Take the material below and output exactly the run of lines from the one containing "left hip: (375, 318, -7)" down to the one containing "right knee: (361, 427, 16)", with both included.

** Opening Record excerpts block **

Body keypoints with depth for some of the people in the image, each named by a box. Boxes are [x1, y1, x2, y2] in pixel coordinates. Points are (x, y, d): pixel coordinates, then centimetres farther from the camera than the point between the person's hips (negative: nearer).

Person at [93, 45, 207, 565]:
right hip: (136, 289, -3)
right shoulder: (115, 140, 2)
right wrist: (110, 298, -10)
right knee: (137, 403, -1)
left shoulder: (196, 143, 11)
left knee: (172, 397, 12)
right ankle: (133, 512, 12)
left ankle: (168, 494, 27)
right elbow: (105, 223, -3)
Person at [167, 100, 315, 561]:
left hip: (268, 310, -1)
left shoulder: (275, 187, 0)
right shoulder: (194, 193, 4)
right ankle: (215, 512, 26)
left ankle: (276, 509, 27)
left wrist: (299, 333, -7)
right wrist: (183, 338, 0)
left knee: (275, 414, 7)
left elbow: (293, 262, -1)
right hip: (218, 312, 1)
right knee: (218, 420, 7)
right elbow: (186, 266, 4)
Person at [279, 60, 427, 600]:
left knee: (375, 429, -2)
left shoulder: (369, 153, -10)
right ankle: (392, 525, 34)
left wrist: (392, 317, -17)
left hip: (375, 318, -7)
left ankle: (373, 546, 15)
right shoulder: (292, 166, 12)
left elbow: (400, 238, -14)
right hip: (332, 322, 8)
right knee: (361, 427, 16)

** Closing Record excerpts block **
** Opening Record excerpts block **

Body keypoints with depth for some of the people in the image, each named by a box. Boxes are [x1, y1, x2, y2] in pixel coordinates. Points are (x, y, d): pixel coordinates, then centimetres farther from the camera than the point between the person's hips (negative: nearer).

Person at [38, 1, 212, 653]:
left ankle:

** Closing Record excerpts block **

> **Expected answer**:
left hip: (375, 318, -7)
left ankle: (373, 546, 15)
right shoulder: (292, 166, 12)
left elbow: (400, 238, -14)
right hip: (332, 322, 8)
right knee: (361, 427, 16)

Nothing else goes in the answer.